- _To-do item_
Restate the data word for word. Leave the pictures out.

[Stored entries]
[Start of Attachment]

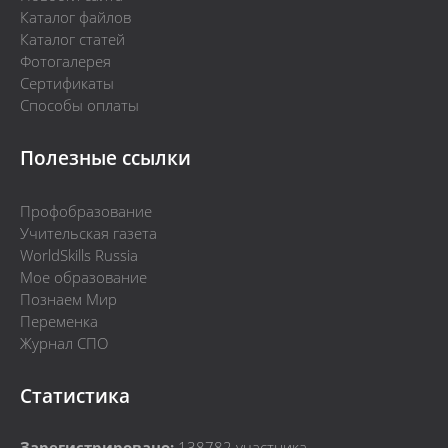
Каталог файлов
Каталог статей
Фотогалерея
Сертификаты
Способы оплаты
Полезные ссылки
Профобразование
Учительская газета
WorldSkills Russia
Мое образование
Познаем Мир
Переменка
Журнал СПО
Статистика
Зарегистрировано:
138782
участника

[End of Attachment]

- _Output for this exercise_
Каталог файлов
Каталог статей
Фотогалерея
Сертификаты
Способы оплаты
Полезные ссылки
Профобразование
Учительская газета
WorldSkills Russia
Мое образование
Познаем Мир
Переменка
Журнал СПО
Статистика
Зарегистрировано:
138782
участника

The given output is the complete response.